Would you output the whole listing below, exactly as it reads?

** BEGIN Supplied entries **

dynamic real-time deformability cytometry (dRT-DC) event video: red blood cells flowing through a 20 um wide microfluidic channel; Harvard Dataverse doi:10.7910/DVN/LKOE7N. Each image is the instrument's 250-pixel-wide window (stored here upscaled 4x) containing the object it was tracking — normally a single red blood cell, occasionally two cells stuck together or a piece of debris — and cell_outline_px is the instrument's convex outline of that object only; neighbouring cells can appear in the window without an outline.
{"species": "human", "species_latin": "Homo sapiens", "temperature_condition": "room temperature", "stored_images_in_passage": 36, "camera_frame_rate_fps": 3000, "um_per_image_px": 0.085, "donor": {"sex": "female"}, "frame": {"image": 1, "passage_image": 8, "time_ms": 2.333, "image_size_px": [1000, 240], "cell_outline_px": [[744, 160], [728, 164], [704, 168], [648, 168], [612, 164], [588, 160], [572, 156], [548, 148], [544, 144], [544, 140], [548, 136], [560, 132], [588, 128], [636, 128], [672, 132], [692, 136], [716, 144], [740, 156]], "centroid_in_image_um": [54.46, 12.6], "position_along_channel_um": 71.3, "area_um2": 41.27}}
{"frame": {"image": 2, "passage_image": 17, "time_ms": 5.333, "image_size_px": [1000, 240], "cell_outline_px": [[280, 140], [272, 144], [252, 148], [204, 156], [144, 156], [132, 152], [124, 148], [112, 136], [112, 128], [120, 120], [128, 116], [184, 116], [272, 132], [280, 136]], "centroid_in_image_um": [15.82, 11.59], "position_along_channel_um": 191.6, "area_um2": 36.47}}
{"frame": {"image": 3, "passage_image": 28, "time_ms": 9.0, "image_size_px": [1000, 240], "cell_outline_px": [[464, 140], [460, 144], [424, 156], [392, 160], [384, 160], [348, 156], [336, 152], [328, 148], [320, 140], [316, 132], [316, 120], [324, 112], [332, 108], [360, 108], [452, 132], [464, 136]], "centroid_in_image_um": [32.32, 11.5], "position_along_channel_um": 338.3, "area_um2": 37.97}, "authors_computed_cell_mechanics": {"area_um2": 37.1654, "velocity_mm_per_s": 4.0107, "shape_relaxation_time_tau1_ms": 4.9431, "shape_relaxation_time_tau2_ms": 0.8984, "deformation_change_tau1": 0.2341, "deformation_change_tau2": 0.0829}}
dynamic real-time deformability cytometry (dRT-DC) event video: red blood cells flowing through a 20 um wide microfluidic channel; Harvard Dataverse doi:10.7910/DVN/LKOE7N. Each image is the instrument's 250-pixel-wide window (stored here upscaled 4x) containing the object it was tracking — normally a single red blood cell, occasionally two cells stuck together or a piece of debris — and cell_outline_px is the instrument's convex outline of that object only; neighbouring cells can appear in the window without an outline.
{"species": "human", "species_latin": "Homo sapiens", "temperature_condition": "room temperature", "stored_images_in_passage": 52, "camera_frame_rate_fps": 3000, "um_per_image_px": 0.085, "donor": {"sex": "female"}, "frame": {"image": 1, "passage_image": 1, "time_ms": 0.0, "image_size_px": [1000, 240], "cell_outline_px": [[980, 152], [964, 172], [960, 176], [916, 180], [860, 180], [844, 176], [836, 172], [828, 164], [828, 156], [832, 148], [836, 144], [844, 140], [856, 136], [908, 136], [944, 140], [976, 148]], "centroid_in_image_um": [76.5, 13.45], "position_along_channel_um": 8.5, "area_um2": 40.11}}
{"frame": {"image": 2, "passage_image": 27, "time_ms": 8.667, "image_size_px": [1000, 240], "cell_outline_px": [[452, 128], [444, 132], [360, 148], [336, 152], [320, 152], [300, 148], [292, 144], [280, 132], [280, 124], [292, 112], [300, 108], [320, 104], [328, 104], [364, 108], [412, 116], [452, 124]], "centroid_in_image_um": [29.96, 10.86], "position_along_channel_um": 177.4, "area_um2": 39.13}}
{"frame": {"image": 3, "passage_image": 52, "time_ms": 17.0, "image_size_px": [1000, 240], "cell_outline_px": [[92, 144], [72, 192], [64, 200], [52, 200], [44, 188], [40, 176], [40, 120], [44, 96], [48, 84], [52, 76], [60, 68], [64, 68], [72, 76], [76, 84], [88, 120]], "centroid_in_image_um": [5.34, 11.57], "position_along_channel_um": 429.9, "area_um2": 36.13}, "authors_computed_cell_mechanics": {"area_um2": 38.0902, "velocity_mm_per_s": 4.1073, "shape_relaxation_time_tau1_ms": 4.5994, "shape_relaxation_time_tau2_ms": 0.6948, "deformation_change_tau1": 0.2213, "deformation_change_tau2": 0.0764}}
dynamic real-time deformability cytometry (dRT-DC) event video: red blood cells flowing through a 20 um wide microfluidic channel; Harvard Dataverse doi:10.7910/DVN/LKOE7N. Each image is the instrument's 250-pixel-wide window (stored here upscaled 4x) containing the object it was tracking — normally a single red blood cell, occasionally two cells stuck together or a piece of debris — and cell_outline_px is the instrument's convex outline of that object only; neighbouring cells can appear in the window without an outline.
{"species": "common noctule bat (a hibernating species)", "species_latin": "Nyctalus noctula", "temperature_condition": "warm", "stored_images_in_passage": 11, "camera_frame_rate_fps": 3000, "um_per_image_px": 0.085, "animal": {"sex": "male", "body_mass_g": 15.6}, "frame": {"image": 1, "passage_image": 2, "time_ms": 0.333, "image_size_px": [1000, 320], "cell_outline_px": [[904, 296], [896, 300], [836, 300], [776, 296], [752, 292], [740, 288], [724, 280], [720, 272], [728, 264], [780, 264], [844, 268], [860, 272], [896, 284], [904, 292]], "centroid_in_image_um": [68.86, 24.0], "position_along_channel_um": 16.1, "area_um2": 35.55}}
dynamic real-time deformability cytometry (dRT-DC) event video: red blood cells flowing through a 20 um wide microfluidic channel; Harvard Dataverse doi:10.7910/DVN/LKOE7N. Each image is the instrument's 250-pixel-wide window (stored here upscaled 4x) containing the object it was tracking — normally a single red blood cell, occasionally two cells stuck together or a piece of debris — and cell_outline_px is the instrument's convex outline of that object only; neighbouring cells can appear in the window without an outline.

** END Supplied entries **

Correct answer:
dynamic real-time deformability cytometry (dRT-DC) event video: red blood cells flowing through a 20 um wide microfluidic channel; Harvard Dataverse doi:10.7910/DVN/LKOE7N. Each image is the instrument's 250-pixel-wide window (stored here upscaled 4x) containing the object it was tracking — normally a single red blood cell, occasionally two cells stuck together or a piece of debris — and cell_outline_px is the instrument's convex outline of that object only; neighbouring cells can appear in the window without an outline.
{"species": "human", "species_latin": "Homo sapiens", "temperature_condition": "room temperature", "stored_images_in_passage": 36, "camera_frame_rate_fps": 3000, "um_per_image_px": 0.085, "donor": {"sex": "female"}, "frame": {"image": 1, "passage_image": 8, "time_ms": 2.333, "image_size_px": [1000, 240], "cell_outline_px": [[744, 160], [728, 164], [704, 168], [648, 168], [612, 164], [588, 160], [572, 156], [548, 148], [544, 144], [544, 140], [548, 136], [560, 132], [588, 128], [636, 128], [672, 132], [692, 136], [716, 144], [740, 156]], "centroid_in_image_um": [54.46, 12.6], "position_along_channel_um": 71.3, "area_um2": 41.27}}
{"frame": {"image": 2, "passage_image": 17, "time_ms": 5.333, "image_size_px": [1000, 240], "cell_outline_px": [[280, 140], [272, 144], [252, 148], [204, 156], [144, 156], [132, 152], [124, 148], [112, 136], [112, 128], [120, 120], [128, 116], [184, 116], [272, 132], [280, 136]], "centroid_in_image_um": [15.82, 11.59], "position_along_channel_um": 191.6, "area_um2": 36.47}}
{"frame": {"image": 3, "passage_image": 28, "time_ms": 9.0, "image_size_px": [1000, 240], "cell_outline_px": [[464, 140], [460, 144], [424, 156], [392, 160], [384, 160], [348, 156], [336, 152], [328, 148], [320, 140], [316, 132], [316, 120], [324, 112], [332, 108], [360, 108], [452, 132], [464, 136]], "centroid_in_image_um": [32.32, 11.5], "position_along_channel_um": 338.3, "area_um2": 37.97}, "authors_computed_cell_mechanics": {"area_um2": 37.1654, "velocity_mm_per_s": 4.0107, "shape_relaxation_time_tau1_ms": 4.9431, "shape_relaxation_time_tau2_ms": 0.8984, "deformation_change_tau1": 0.2341, "deformation_change_tau2": 0.0829}}
dynamic real-time deformability cytometry (dRT-DC) event video: red blood cells flowing through a 20 um wide microfluidic channel; Harvard Dataverse doi:10.7910/DVN/LKOE7N. Each image is the instrument's 250-pixel-wide window (stored here upscaled 4x) containing the object it was tracking — normally a single red blood cell, occasionally two cells stuck together or a piece of debris — and cell_outline_px is the instrument's convex outline of that object only; neighbouring cells can appear in the window without an outline.
{"species": "human", "species_latin": "Homo sapiens", "temperature_condition": "room temperature", "stored_images_in_passage": 52, "camera_frame_rate_fps": 3000, "um_per_image_px": 0.085, "donor": {"sex": "female"}, "frame": {"image": 1, "passage_image": 1, "time_ms": 0.0, "image_size_px": [1000, 240], "cell_outline_px": [[980, 152], [964, 172], [960, 176], [916, 180], [860, 180], [844, 176], [836, 172], [828, 164], [828, 156], [832, 148], [836, 144], [844, 140], [856, 136], [908, 136], [944, 140], [976, 148]], "centroid_in_image_um": [76.5, 13.45], "position_along_channel_um": 8.5, "area_um2": 40.11}}
{"frame": {"image": 2, "passage_image": 27, "time_ms": 8.667, "image_size_px": [1000, 240], "cell_outline_px": [[452, 128], [444, 132], [360, 148], [336, 152], [320, 152], [300, 148], [292, 144], [280, 132], [280, 124], [292, 112], [300, 108], [320, 104], [328, 104], [364, 108], [412, 116], [452, 124]], "centroid_in_image_um": [29.96, 10.86], "position_along_channel_um": 177.4, "area_um2": 39.13}}
{"frame": {"image": 3, "passage_image": 52, "time_ms": 17.0, "image_size_px": [1000, 240], "cell_outline_px": [[92, 144], [72, 192], [64, 200], [52, 200], [44, 188], [40, 176], [40, 120], [44, 96], [48, 84], [52, 76], [60, 68], [64, 68], [72, 76], [76, 84], [88, 120]], "centroid_in_image_um": [5.34, 11.57], "position_along_channel_um": 429.9, "area_um2": 36.13}, "authors_computed_cell_mechanics": {"area_um2": 38.0902, "velocity_mm_per_s": 4.1073, "shape_relaxation_time_tau1_ms": 4.5994, "shape_relaxation_time_tau2_ms": 0.6948, "deformation_change_tau1": 0.2213, "deformation_change_tau2": 0.0764}}
dynamic real-time deformability cytometry (dRT-DC) event video: red blood cells flowing through a 20 um wide microfluidic channel; Harvard Dataverse doi:10.7910/DVN/LKOE7N. Each image is the instrument's 250-pixel-wide window (stored here upscaled 4x) containing the object it was tracking — normally a single red blood cell, occasionally two cells stuck together or a piece of debris — and cell_outline_px is the instrument's convex outline of that object only; neighbouring cells can appear in the window without an outline.
{"species": "common noctule bat (a hibernating species)", "species_latin": "Nyctalus noctula", "temperature_condition": "warm", "stored_images_in_passage": 11, "camera_frame_rate_fps": 3000, "um_per_image_px": 0.085, "animal": {"sex": "male", "body_mass_g": 15.6}, "frame": {"image": 1, "passage_image": 2, "time_ms": 0.333, "image_size_px": [1000, 320], "cell_outline_px": [[904, 296], [896, 300], [836, 300], [776, 296], [752, 292], [740, 288], [724, 280], [720, 272], [728, 264], [780, 264], [844, 268], [860, 272], [896, 284], [904, 292]], "centroid_in_image_um": [68.86, 24.0], "position_along_channel_um": 16.1, "area_um2": 35.55}}
dynamic real-time deformability cytometry (dRT-DC) event video: red blood cells flowing through a 20 um wide microfluidic channel; Harvard Dataverse doi:10.7910/DVN/LKOE7N. Each image is the instrument's 250-pixel-wide window (stored here upscaled 4x) containing the object it was tracking — normally a single red blood cell, occasionally two cells stuck together or a piece of debris — and cell_outline_px is the instrument's convex outline of that object only; neighbouring cells can appear in the window without an outline.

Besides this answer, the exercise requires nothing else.